Rentner wurden teilweise um ihr ganzes Erspartes gebracht. Die Hintermänner lebten mit dem Geld „in Saus und Braus“

Hamburg/Warschau. Die Betrüger hatten es auf das Geld älterer Menschen abgesehen – Hunderte fielen auf sie herein, auch viele Rentner in Hamburg. Jetzt ist den Hamburger Behörden in Kooperation mit ihren Kollegen aus Polen ein schwerer Schlag gegen die europaweit größte Bande von sogenannten „Enkeltrick“-Betrügern gelungen. Insgesamt wurden 14 Haftbefehle und 30 Durchsuchungsbeschlüsse vollstreckt. An der Aktion waren 170 deutsche und polnische Beamte beteiligt. In Hamburg führten die Staatsanwaltschaft und die Abteilung Organisierte Kriminalität (OK) die Ermittlungen. „Wir haben die Strukturen zerschlagen“, sagte die stellvertretende OK-Leiterin, Kathrin Hennings.

Nach eigenen Angaben konnten die Ermittler auch die Hintermänner der Betrügerbande fassen. Dabei handelt es sich um Angehörige einer südosteuropäischen Großfamilie, die von Polen aus agierte. Zwei der drei hauptverdächtigen Drahtzieher, darunter Boss Arkadiusz L. und sein Bruder Adam, wurden am Dienstag in Polen festgenommen.

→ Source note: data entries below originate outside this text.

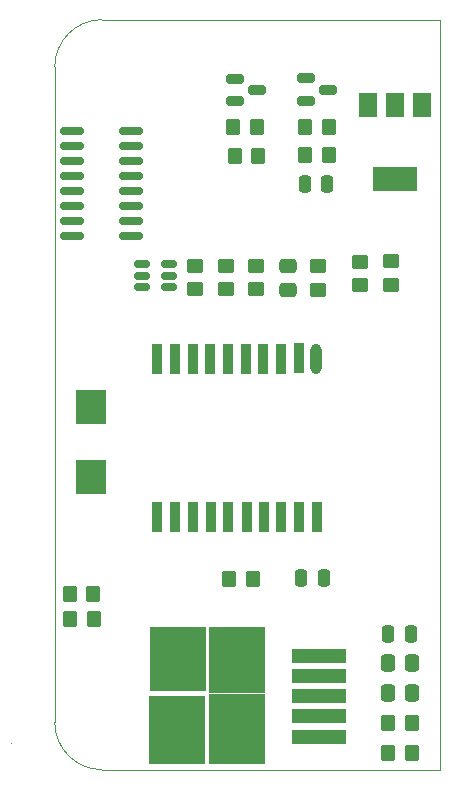
<source format=gbr>
G04 #@! TF.GenerationSoftware,KiCad,Pcbnew,(6.0.7)*
G04 #@! TF.CreationDate,2023-02-15T16:43:35+05:30*
G04 #@! TF.ProjectId,POWER CARD,504f5745-5220-4434-9152-442e6b696361,rev?*
G04 #@! TF.SameCoordinates,Original*
G04 #@! TF.FileFunction,Paste,Bot*
G04 #@! TF.FilePolarity,Positive*
%FSLAX46Y46*%
G04 Gerber Fmt 4.6, Leading zero omitted, Abs format (unit mm)*
G04 Created by KiCad (PCBNEW (6.0.7)) date 2023-02-15 16:43:35*
%MOMM*%
%LPD*%
G01*
G04 APERTURE LIST*
G04 Aperture macros list*
%AMRoundRect*
0 Rectangle with rounded corners*
0 $1 Rounding radius*
0 $2 $3 $4 $5 $6 $7 $8 $9 X,Y pos of 4 corners*
0 Add a 4 corners polygon primitive as box body*
4,1,4,$2,$3,$4,$5,$6,$7,$8,$9,$2,$3,0*
0 Add four circle primitives for the rounded corners*
1,1,$1+$1,$2,$3*
1,1,$1+$1,$4,$5*
1,1,$1+$1,$6,$7*
1,1,$1+$1,$8,$9*
0 Add four rect primitives between the rounded corners*
20,1,$1+$1,$2,$3,$4,$5,0*
20,1,$1+$1,$4,$5,$6,$7,0*
20,1,$1+$1,$6,$7,$8,$9,0*
20,1,$1+$1,$8,$9,$2,$3,0*%
G04 Aperture macros list end*
G04 #@! TA.AperFunction,Profile*
%ADD10C,0.100000*%
G04 #@! TD*
%ADD11RoundRect,0.200000X-0.537500X-0.200000X0.537500X-0.200000X0.537500X0.200000X-0.537500X0.200000X0*%
%ADD12RoundRect,0.250000X-0.350000X-0.450000X0.350000X-0.450000X0.350000X0.450000X-0.350000X0.450000X0*%
%ADD13RoundRect,0.250000X0.475000X-0.337500X0.475000X0.337500X-0.475000X0.337500X-0.475000X-0.337500X0*%
%ADD14RoundRect,0.250000X0.350000X0.450000X-0.350000X0.450000X-0.350000X-0.450000X0.350000X-0.450000X0*%
%ADD15RoundRect,0.250000X0.450000X-0.350000X0.450000X0.350000X-0.450000X0.350000X-0.450000X-0.350000X0*%
%ADD16RoundRect,0.250000X-0.337500X-0.475000X0.337500X-0.475000X0.337500X0.475000X-0.337500X0.475000X0*%
%ADD17RoundRect,0.250000X-0.450000X0.350000X-0.450000X-0.350000X0.450000X-0.350000X0.450000X0.350000X0*%
%ADD18RoundRect,0.250000X-0.250000X-0.475000X0.250000X-0.475000X0.250000X0.475000X-0.250000X0.475000X0*%
%ADD19R,4.600000X1.300000*%
%ADD20R,4.850000X5.900000*%
%ADD21R,4.700000X5.850000*%
%ADD22R,4.750000X5.475000*%
%ADD23R,4.850000X5.575000*%
%ADD24RoundRect,0.150000X0.512500X0.150000X-0.512500X0.150000X-0.512500X-0.150000X0.512500X-0.150000X0*%
%ADD25R,0.950000X2.575000*%
%ADD26R,0.950000X2.525000*%
%ADD27R,0.850000X2.575000*%
%ADD28O,0.950000X2.575000*%
%ADD29R,0.925000X2.575000*%
%ADD30R,1.500000X2.000000*%
%ADD31R,3.800000X2.000000*%
%ADD32R,2.500000X3.000000*%
%ADD33RoundRect,0.150000X0.825000X0.150000X-0.825000X0.150000X-0.825000X-0.150000X0.825000X-0.150000X0*%
G04 APERTURE END LIST*
D10*
X85582966Y-123837734D02*
G75*
G03*
X89583042Y-127837734I4000034J34D01*
G01*
X85583042Y-68337734D02*
X85583042Y-123837734D01*
X118166574Y-127837734D02*
X118166574Y-64337734D01*
X89583042Y-127837734D02*
X118166574Y-127837734D01*
X118166574Y-64337734D02*
X89583042Y-64337734D01*
X89583042Y-64337732D02*
G75*
G03*
X85583042Y-68337734I-2J-3999998D01*
G01*
X81906894Y-125643083D02*
G75*
G03*
X81906894Y-125643083I-1J0D01*
G01*
D11*
X100805542Y-71257734D03*
X100805542Y-69357734D03*
X102680542Y-70307734D03*
D12*
X100365347Y-111678233D03*
X102365347Y-111678233D03*
D13*
X105293042Y-87245234D03*
X105293042Y-85170234D03*
D14*
X102833042Y-75857734D03*
X100833042Y-75857734D03*
D15*
X107873042Y-87187734D03*
X107873042Y-85187734D03*
D16*
X113795211Y-118802549D03*
X115870211Y-118802549D03*
D12*
X106803042Y-75827734D03*
X108803042Y-75827734D03*
D17*
X97483042Y-85177734D03*
X97483042Y-87177734D03*
X111403042Y-84847734D03*
X111403042Y-86847734D03*
X102583042Y-85157734D03*
X102583042Y-87157734D03*
D12*
X113814135Y-126427955D03*
X115814135Y-126427955D03*
X86891018Y-115103863D03*
X88891018Y-115103863D03*
D18*
X106453042Y-111647734D03*
X108353042Y-111647734D03*
D19*
X107976519Y-118234835D03*
X107976519Y-119934835D03*
D20*
X101026519Y-124384835D03*
D19*
X107976519Y-121634835D03*
D21*
X95951519Y-124459835D03*
D22*
X95976519Y-118497335D03*
D23*
X101026519Y-118547335D03*
D19*
X107976519Y-123334835D03*
X107976519Y-125034835D03*
D24*
X95234470Y-85067734D03*
X95234470Y-86017734D03*
X95234470Y-86967734D03*
X92959470Y-86967734D03*
X92959470Y-86017734D03*
X92959470Y-85067734D03*
D17*
X100064485Y-85168508D03*
X100064485Y-87168508D03*
D12*
X86856343Y-112963097D03*
X88856343Y-112963097D03*
D25*
X100275542Y-106455234D03*
D26*
X94275542Y-106430234D03*
D27*
X95800542Y-106455234D03*
D28*
X107738042Y-93080234D03*
D27*
X97250542Y-93067734D03*
X100238042Y-93067734D03*
X103250542Y-93067734D03*
D29*
X104763042Y-93067734D03*
D27*
X95750542Y-93067734D03*
X97275542Y-106455234D03*
X103288042Y-106455234D03*
D25*
X98788042Y-106455234D03*
X106300542Y-106442734D03*
D27*
X101825542Y-106455234D03*
D25*
X107788042Y-106455234D03*
X94238042Y-93067734D03*
D27*
X101750542Y-93067734D03*
X98750542Y-93067734D03*
D25*
X106250542Y-92980234D03*
X104775542Y-106461484D03*
D14*
X102693042Y-73467734D03*
X100693042Y-73467734D03*
D18*
X113808407Y-116338146D03*
X115708407Y-116338146D03*
D11*
X106835542Y-71207734D03*
X106835542Y-69307734D03*
X108710542Y-70257734D03*
D30*
X112103042Y-71567734D03*
D31*
X114403042Y-77867734D03*
D30*
X114403042Y-71567734D03*
X116703042Y-71567734D03*
D14*
X115789367Y-123889249D03*
X113789367Y-123889249D03*
D32*
X88665189Y-103046012D03*
X88665189Y-97096012D03*
D17*
X114023042Y-84787734D03*
X114023042Y-86787734D03*
D12*
X106803042Y-73397734D03*
X108803042Y-73397734D03*
D16*
X113789019Y-121375311D03*
X115864019Y-121375311D03*
D18*
X106733042Y-78237734D03*
X108633042Y-78237734D03*
D33*
X91998042Y-73752734D03*
X91998042Y-75022734D03*
X91998042Y-76292734D03*
X91998042Y-77562734D03*
X91998042Y-78832734D03*
X91998042Y-80102734D03*
X91998042Y-81372734D03*
X91998042Y-82642734D03*
X87048042Y-82642734D03*
X87048042Y-81372734D03*
X87048042Y-80102734D03*
X87048042Y-78832734D03*
X87048042Y-77562734D03*
X87048042Y-76292734D03*
X87048042Y-75022734D03*
X87048042Y-73752734D03*
M02*

</source>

Auf das Konto der Bande sollen 97 Fälle von gewerbsmäßigem Betrug gehen. Von den in Deutschland ermittelten 80 Betrugstaten spielten allein 30 in Hamburg. Zum Teil verloren die Opfer ihr gesamtes Erspartes. In einem Fall erbeuteten die Täter von einem Hamburger Rentner mehr als 100.000 Euro. Die Staatsanwaltschaft beziffert den Schaden mit fast einer Million Euro und 700.000 Schweizer Franken. „Inzwischen richten sich die Ermittlungen gegen 48 Beschuldigte im Alter von 16 bis 63 Jahren“, sagte Polizeisprecher Andreas Schöpflin. Unter anderem brachten Telefonüberwachungen die Ermittler auf die Spur der Hintermänner.

Arkadiusz L. gilt als Erfinder des „Enkeltrick“-Betrugs. Die Masche ging so: Die perfekt Deutsch sprechenden Täter durchkämmten deutsche Telefonbücher nach „alt“ klingenden Vornamen und riefen von Polen aus bei den betagten Opfern an. Am Telefon gaben sie sich als Angehörige aus, täuschten eine finanzielle Notlage vor und baten ihre zwischen 55 und 99 Jahre alten Opfer um Bargeld, Wertsachen oder Schmuck. Die sogenannten „Keiler“ kontaktierten dann die „Logistiker“, die die „Abholer“ zu den Adressen der Opfer lotsten. Nach erfolgreichem Betrug wurde das Geld zu den Hintermännern nach Polen gebracht. Insgesamt 35 „Abholer“ waren bereits während des Ermittlungsverfahrens festgenommen worden. Dabei konnten 350.000 Euro Bargeld sichergestellt und den Opfern zurückgegeben werden.

Die Führungsebene habe mit dem ergaunerten Geld ein „Leben in Saus und Braus“ geführt, so die Ermittler. Bei den Durchsuchungen in polnischen und deutschen Städten stellten die Beamten Schmuck, Bargeld und zahlreiche Luxusautos sicher. Der feudale Lebensstil des Paten erfülle „alle Klischees über Bosse von mafiösen Banden“, sagte Hennings.

Der Chef des Bundes Deutscher Kriminalbeamter, André Schulz, forderte, den Ermittlungsdruck gegen die Enkeltrick-Mafia aufrechtzuerhalten. Die durch die Verhaftungen entstandenen Lücken würden schnell von anderen Familienmitgliedern gefüllt.